• [Exercise directions]: Repeat each entry exactly, but do not carry over the pictures.

• [Material for the task]:
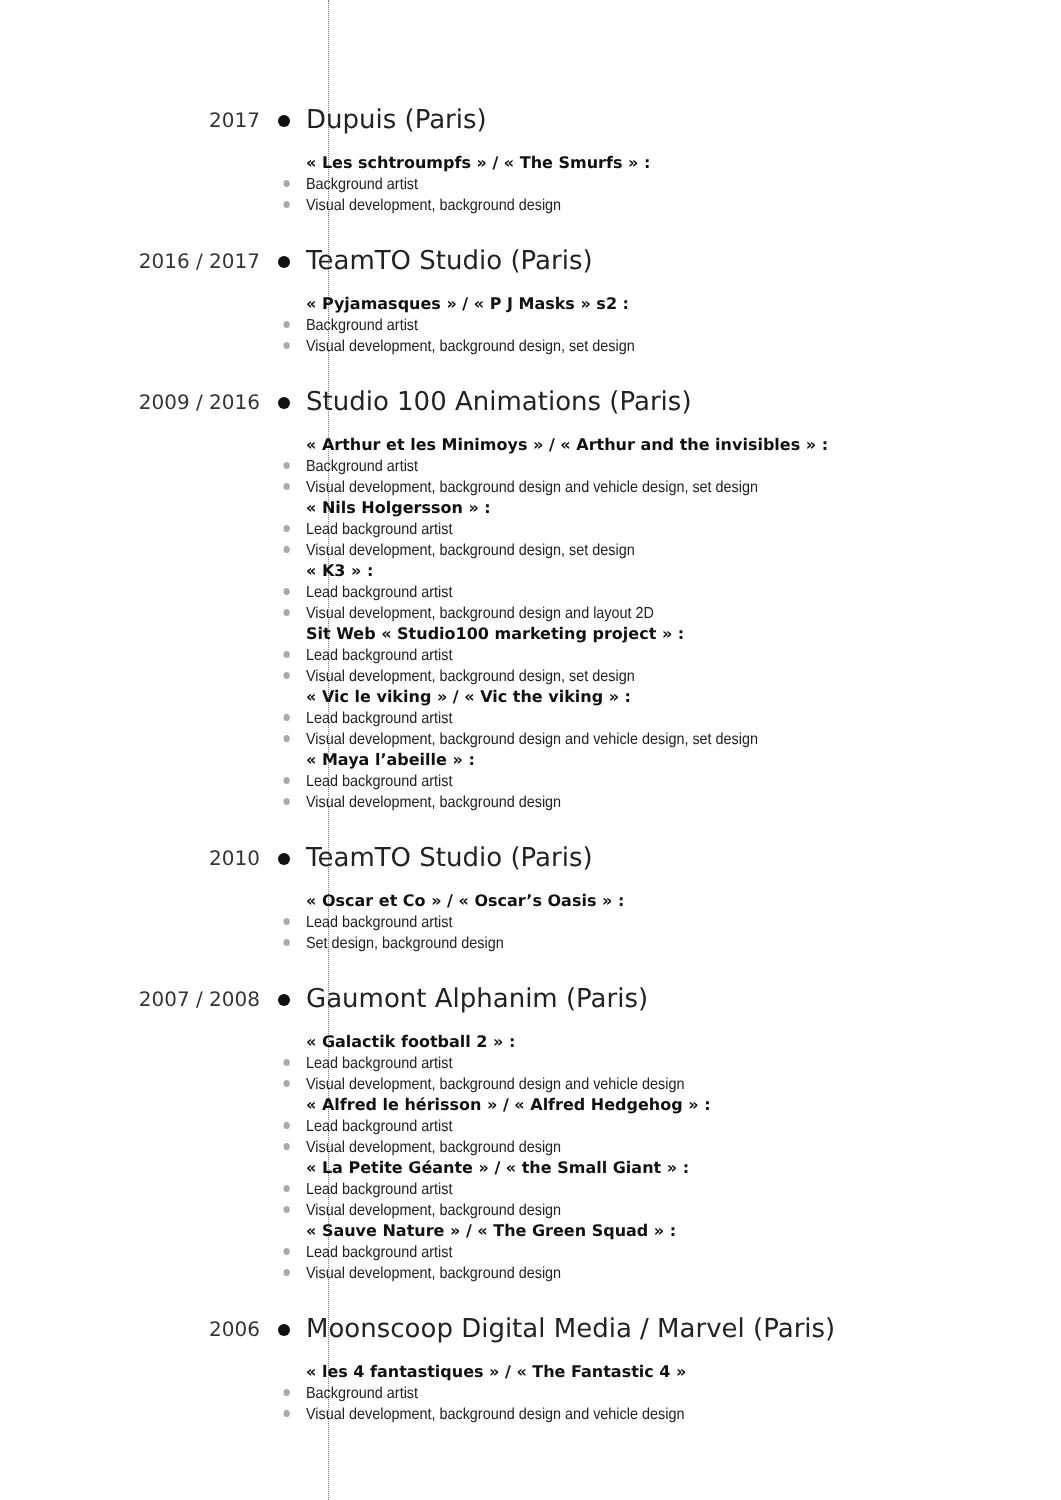2017
Dupuis (Paris)
« Les schtroumpfs » / « The Smurfs » :
Background artist
Visual development, background design
2016 / 2017
TeamTO Studio (Paris)
« Pyjamasques » / « P J Masks » s2 :
Background artist
Visual development, background design, set design
2009 / 2016
Studio 100 Animations (Paris)
« Arthur et les Minimoys » / « Arthur and the invisibles » :
Background artist
Visual development, background design and vehicle design, set design
« Nils Holgersson » :
Lead background artist
Visual development, background design, set design
« K3 » :
Lead background artist
Visual development, background design and layout 2D
Sit Web « Studio100 marketing project » :
Lead background artist
Visual development, background design, set design
« Vic le viking » / « Vic the viking » :
Lead background artist
Visual development, background design and vehicle design, set design
« Maya l’abeille » :
Lead background artist
Visual development, background design
2010
TeamTO Studio (Paris)
« Oscar et Co » / « Oscar’s Oasis » :
Lead background artist
Set design, background design
2007 / 2008
Gaumont Alphanim (Paris)
« Galactik football 2 » :
Lead background artist
Visual development, background design and vehicle design
« Alfred le hérisson » / « Alfred Hedgehog » :
Lead background artist
Visual development, background design
« La Petite Géante » / « the Small Giant » :
Lead background artist
Visual development, background design
« Sauve Nature » / « The Green Squad » :
Lead background artist
Visual development, background design
2006
Moonscoop Digital Media / Marvel (Paris)
« les 4 fantastiques » / « The Fantastic 4 »
Background artist
Visual development, background design and vehicle design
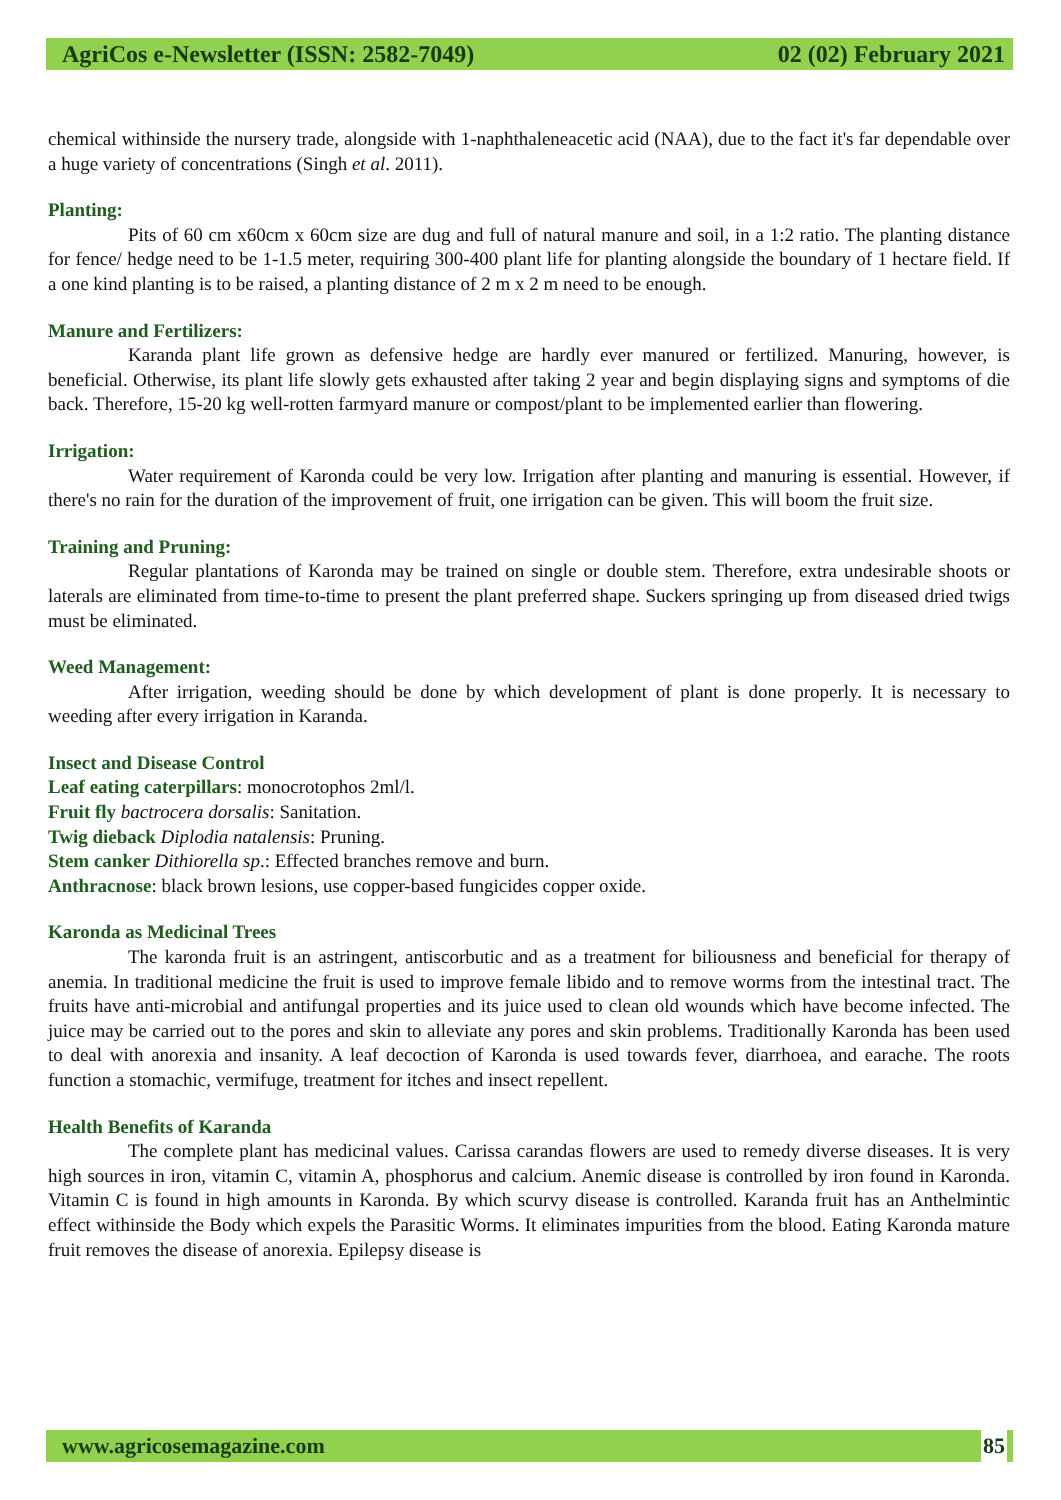AgriCos e-Newsletter (ISSN: 2582-7049) 02 (02) February 2021
chemical withinside the nursery trade, alongside with 1-naphthaleneacetic acid (NAA), due to the fact it's far dependable over a huge variety of concentrations (Singh et al. 2011).
Planting:
Pits of 60 cm x60cm x 60cm size are dug and full of natural manure and soil, in a 1:2 ratio. The planting distance for fence/ hedge need to be 1-1.5 meter, requiring 300-400 plant life for planting alongside the boundary of 1 hectare field. If a one kind planting is to be raised, a planting distance of 2 m x 2 m need to be enough.
Manure and Fertilizers:
Karanda plant life grown as defensive hedge are hardly ever manured or fertilized. Manuring, however, is beneficial. Otherwise, its plant life slowly gets exhausted after taking 2 year and begin displaying signs and symptoms of die back. Therefore, 15-20 kg well-rotten farmyard manure or compost/plant to be implemented earlier than flowering.
Irrigation:
Water requirement of Karonda could be very low. Irrigation after planting and manuring is essential. However, if there's no rain for the duration of the improvement of fruit, one irrigation can be given. This will boom the fruit size.
Training and Pruning:
Regular plantations of Karonda may be trained on single or double stem. Therefore, extra undesirable shoots or laterals are eliminated from time-to-time to present the plant preferred shape. Suckers springing up from diseased dried twigs must be eliminated.
Weed Management:
After irrigation, weeding should be done by which development of plant is done properly. It is necessary to weeding after every irrigation in Karanda.
Insect and Disease Control
Leaf eating caterpillars: monocrotophos 2ml/l.
Fruit fly bactrocera dorsalis: Sanitation.
Twig dieback Diplodia natalensis: Pruning.
Stem canker Dithiorella sp.: Effected branches remove and burn.
Anthracnose: black brown lesions, use copper-based fungicides copper oxide.
Karonda as Medicinal Trees
The karonda fruit is an astringent, antiscorbutic and as a treatment for biliousness and beneficial for therapy of anemia. In traditional medicine the fruit is used to improve female libido and to remove worms from the intestinal tract. The fruits have anti-microbial and antifungal properties and its juice used to clean old wounds which have become infected. The juice may be carried out to the pores and skin to alleviate any pores and skin problems. Traditionally Karonda has been used to deal with anorexia and insanity. A leaf decoction of Karonda is used towards fever, diarrhoea, and earache. The roots function a stomachic, vermifuge, treatment for itches and insect repellent.
Health Benefits of Karanda
The complete plant has medicinal values. Carissa carandas flowers are used to remedy diverse diseases. It is very high sources in iron, vitamin C, vitamin A, phosphorus and calcium. Anemic disease is controlled by iron found in Karonda. Vitamin C is found in high amounts in Karonda. By which scurvy disease is controlled. Karanda fruit has an Anthelmintic effect withinside the Body which expels the Parasitic Worms. It eliminates impurities from the blood. Eating Karonda mature fruit removes the disease of anorexia. Epilepsy disease is
www.agricosemagazine.com 85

• [Expected output]:
2017
Dupuis (Paris)
« Les schtroumpfs » / « The Smurfs » :
Background artist
Visual development, background design
2016 / 2017
TeamTO Studio (Paris)
« Pyjamasques » / « P J Masks » s2 :
Background artist
Visual development, background design, set design
2009 / 2016
Studio 100 Animations (Paris)
« Arthur et les Minimoys » / « Arthur and the invisibles » :
Background artist
Visual development, background design and vehicle design, set design
« Nils Holgersson » :
Lead background artist
Visual development, background design, set design
« K3 » :
Lead background artist
Visual development, background design and layout 2D
Sit Web « Studio100 marketing project » :
Lead background artist
Visual development, background design, set design
« Vic le viking » / « Vic the viking » :
Lead background artist
Visual development, background design and vehicle design, set design
« Maya l’abeille » :
Lead background artist
Visual development, background design
2010
TeamTO Studio (Paris)
« Oscar et Co » / « Oscar’s Oasis » :
Lead background artist
Set design, background design
2007 / 2008
Gaumont Alphanim (Paris)
« Galactik football 2 » :
Lead background artist
Visual development, background design and vehicle design
« Alfred le hérisson » / « Alfred Hedgehog » :
Lead background artist
Visual development, background design
« La Petite Géante » / « the Small Giant » :
Lead background artist
Visual development, background design
« Sauve Nature » / « The Green Squad » :
Lead background artist
Visual development, background design
2006
Moonscoop Digital Media / Marvel (Paris)
« les 4 fantastiques » / « The Fantastic 4 »
Background artist
Visual development, background design and vehicle design
AgriCos e-Newsletter (ISSN: 2582-7049) 02 (02) February 2021
chemical withinside the nursery trade, alongside with 1-naphthaleneacetic acid (NAA), due to the fact it's far dependable over a huge variety of concentrations (Singh et al. 2011).
Planting:
Pits of 60 cm x60cm x 60cm size are dug and full of natural manure and soil, in a 1:2 ratio. The planting distance for fence/ hedge need to be 1-1.5 meter, requiring 300-400 plant life for planting alongside the boundary of 1 hectare field. If a one kind planting is to be raised, a planting distance of 2 m x 2 m need to be enough.
Manure and Fertilizers:
Karanda plant life grown as defensive hedge are hardly ever manured or fertilized. Manuring, however, is beneficial. Otherwise, its plant life slowly gets exhausted after taking 2 year and begin displaying signs and symptoms of die back. Therefore, 15-20 kg well-rotten farmyard manure or compost/plant to be implemented earlier than flowering.
Irrigation:
Water requirement of Karonda could be very low. Irrigation after planting and manuring is essential. However, if there's no rain for the duration of the improvement of fruit, one irrigation can be given. This will boom the fruit size.
Training and Pruning:
Regular plantations of Karonda may be trained on single or double stem. Therefore, extra undesirable shoots or laterals are eliminated from time-to-time to present the plant preferred shape. Suckers springing up from diseased dried twigs must be eliminated.
Weed Management:
After irrigation, weeding should be done by which development of plant is done properly. It is necessary to weeding after every irrigation in Karanda.
Insect and Disease Control
Leaf eating caterpillars: monocrotophos 2ml/l.
Fruit fly bactrocera dorsalis: Sanitation.
Twig dieback Diplodia natalensis: Pruning.
Stem canker Dithiorella sp.: Effected branches remove and burn.
Anthracnose: black brown lesions, use copper-based fungicides copper oxide.
Karonda as Medicinal Trees
The karonda fruit is an astringent, antiscorbutic and as a treatment for biliousness and beneficial for therapy of anemia. In traditional medicine the fruit is used to improve female libido and to remove worms from the intestinal tract. The fruits have anti-microbial and antifungal properties and its juice used to clean old wounds which have become infected. The juice may be carried out to the pores and skin to alleviate any pores and skin problems. Traditionally Karonda has been used to deal with anorexia and insanity. A leaf decoction of Karonda is used towards fever, diarrhoea, and earache. The roots function a stomachic, vermifuge, treatment for itches and insect repellent.
Health Benefits of Karanda
The complete plant has medicinal values. Carissa carandas flowers are used to remedy diverse diseases. It is very high sources in iron, vitamin C, vitamin A, phosphorus and calcium. Anemic disease is controlled by iron found in Karonda. Vitamin C is found in high amounts in Karonda. By which scurvy disease is controlled. Karanda fruit has an Anthelmintic effect withinside the Body which expels the Parasitic Worms. It eliminates impurities from the blood. Eating Karonda mature fruit removes the disease of anorexia. Epilepsy disease is
www.agricosemagazine.com 85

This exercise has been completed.